Your task.
The records below are to be output exactly, except for their pictures.

___ Data to examine

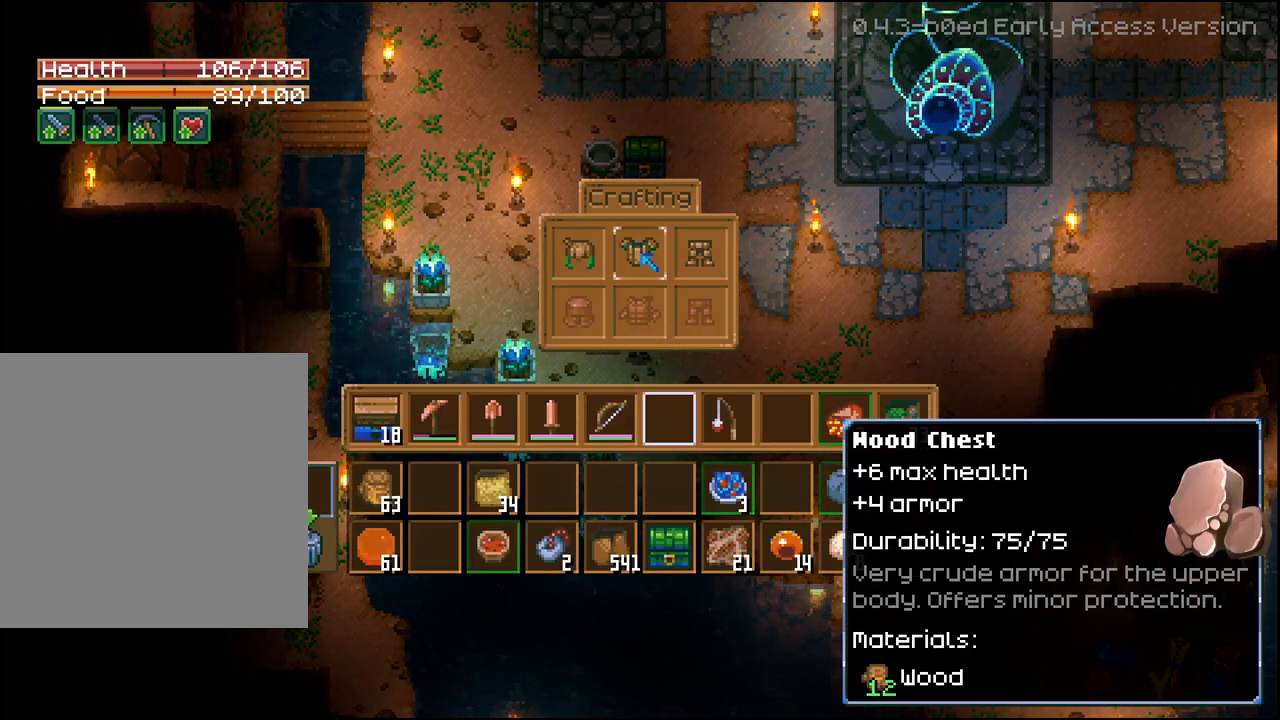
{"buttons": [], "left_stick": "center", "right_stick": "center", "events": [[117, "DPAD_DOWN", "down"], [217, "DPAD_DOWN", "up"]]}
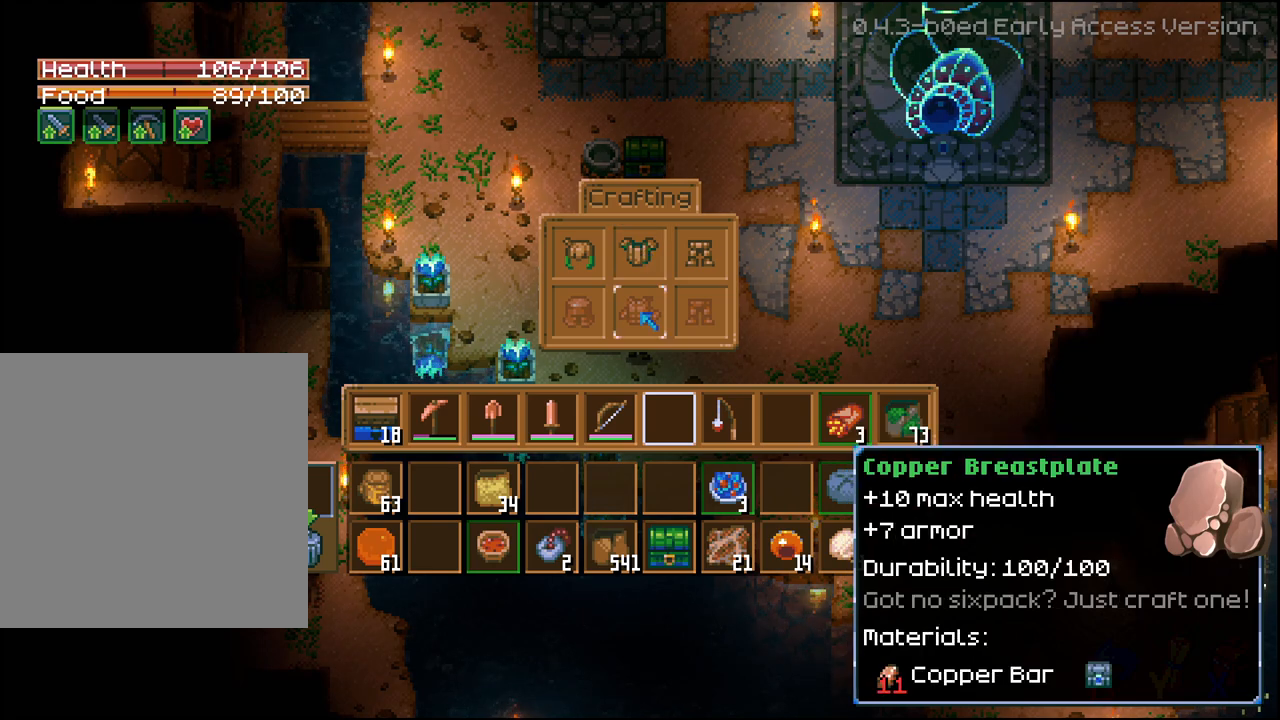
{"buttons": [], "left_stick": "center", "right_stick": "center", "events": []}
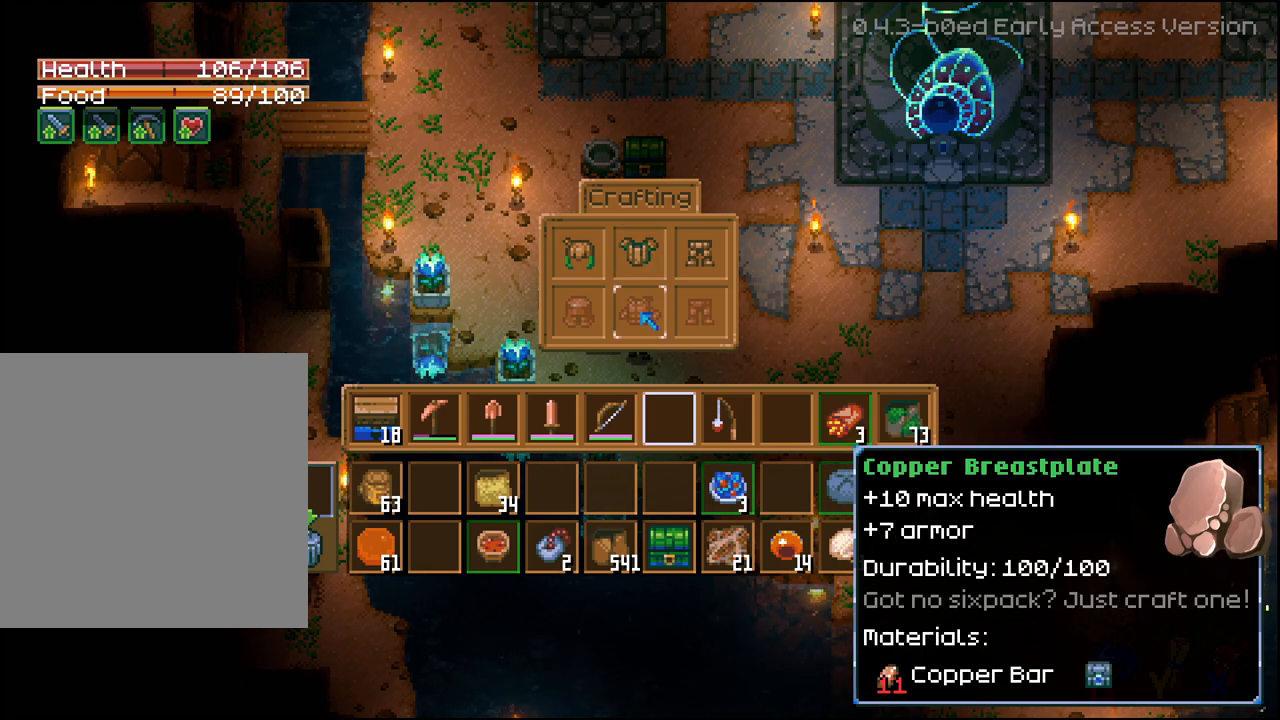
{"buttons": [], "left_stick": "center", "right_stick": "center", "events": []}
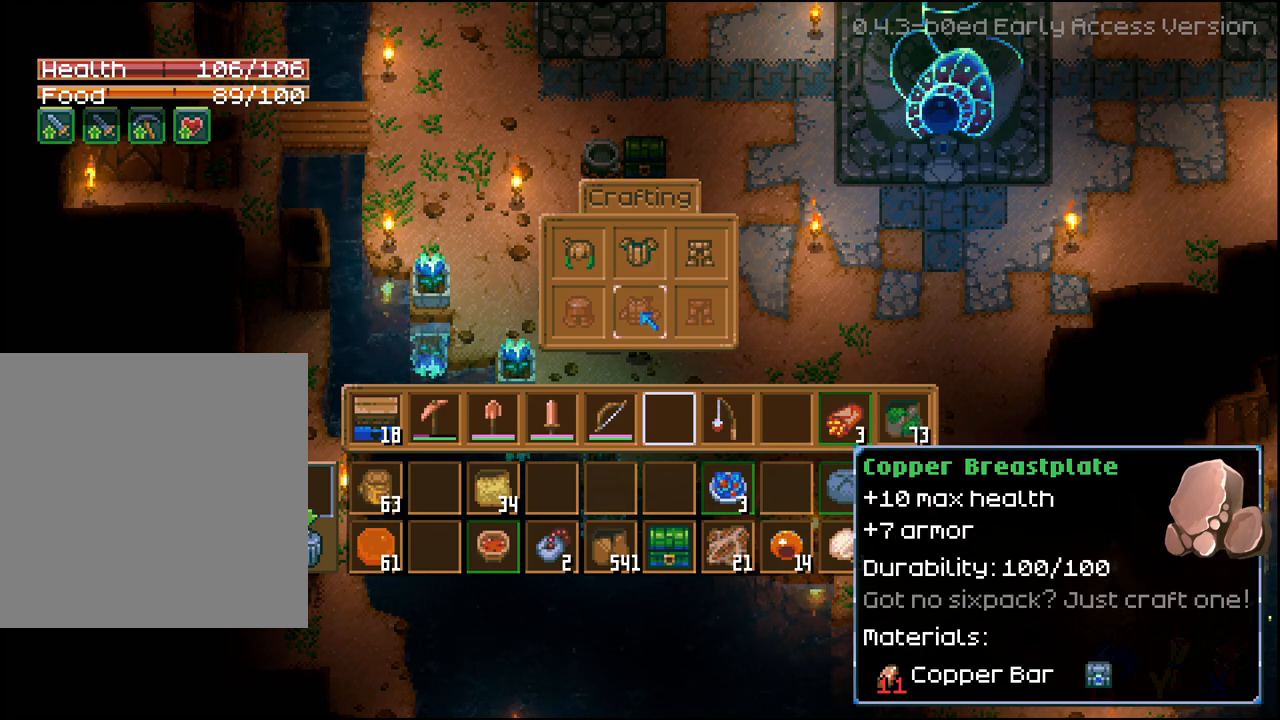
{"buttons": [], "left_stick": "center", "right_stick": "center", "events": [[17, "DPAD_LEFT", "down"], [150, "DPAD_LEFT", "up"]]}
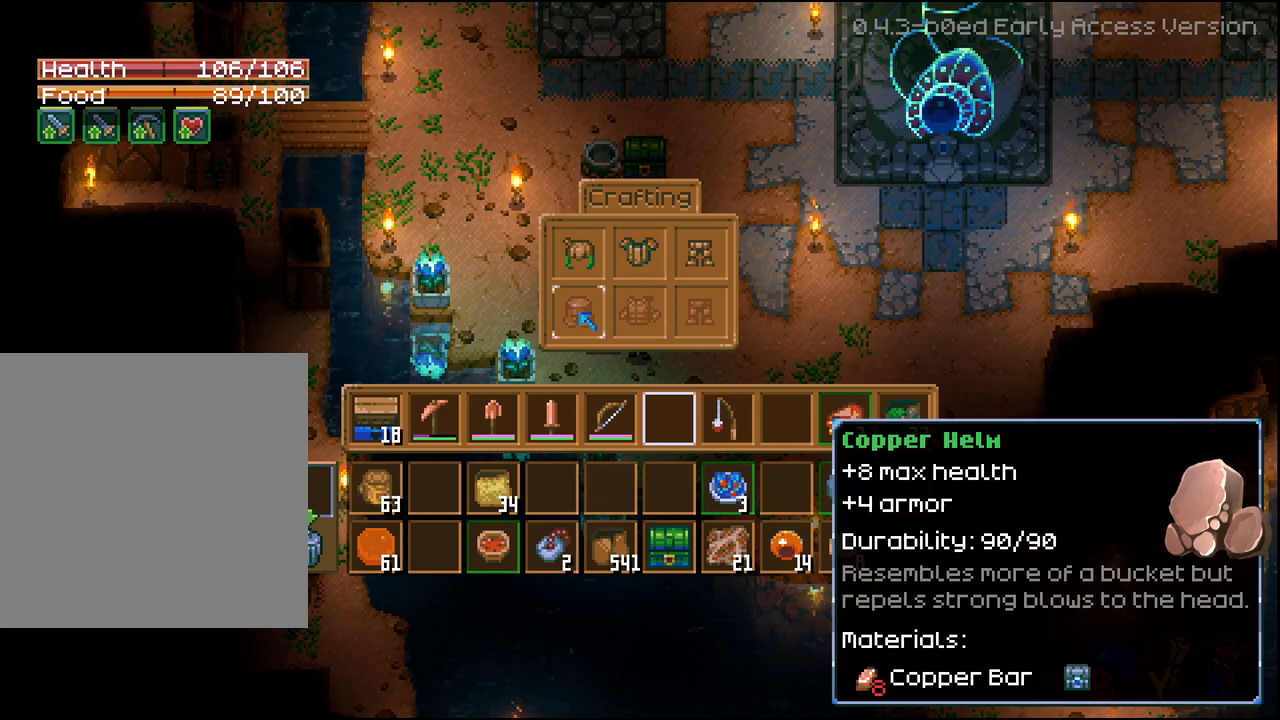
{"buttons": [], "left_stick": "center", "right_stick": "center", "events": []}
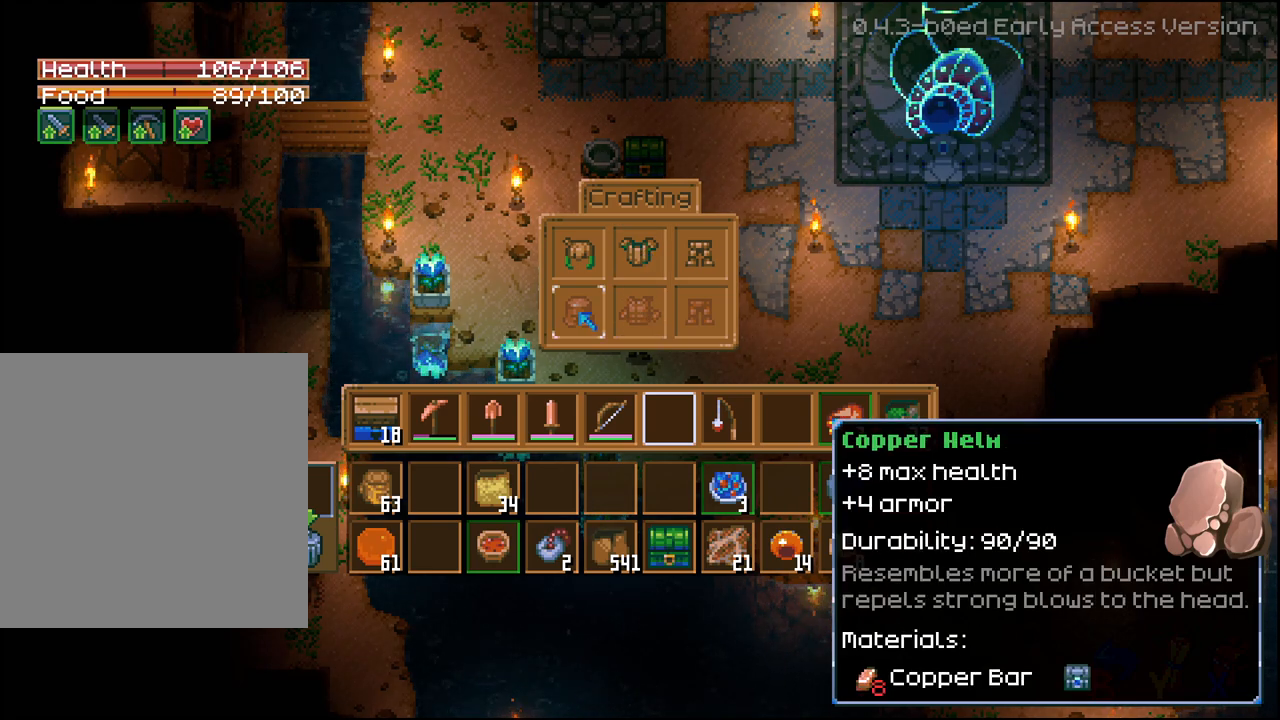
{"buttons": [], "left_stick": "center", "right_stick": "center", "events": [[83, "DPAD_RIGHT", "down"], [183, "DPAD_RIGHT", "up"], [283, "DPAD_RIGHT", "down"], [383, "DPAD_RIGHT", "up"]]}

______

Task result.
{"buttons": [], "left_stick": "center", "right_stick": "center", "events": [[117, "DPAD_DOWN", "down"], [217, "DPAD_DOWN", "up"]]}
{"buttons": [], "left_stick": "center", "right_stick": "center", "events": []}
{"buttons": [], "left_stick": "center", "right_stick": "center", "events": []}
{"buttons": [], "left_stick": "center", "right_stick": "center", "events": [[17, "DPAD_LEFT", "down"], [150, "DPAD_LEFT", "up"]]}
{"buttons": [], "left_stick": "center", "right_stick": "center", "events": []}
{"buttons": [], "left_stick": "center", "right_stick": "center", "events": [[83, "DPAD_RIGHT", "down"], [183, "DPAD_RIGHT", "up"], [283, "DPAD_RIGHT", "down"], [383, "DPAD_RIGHT", "up"]]}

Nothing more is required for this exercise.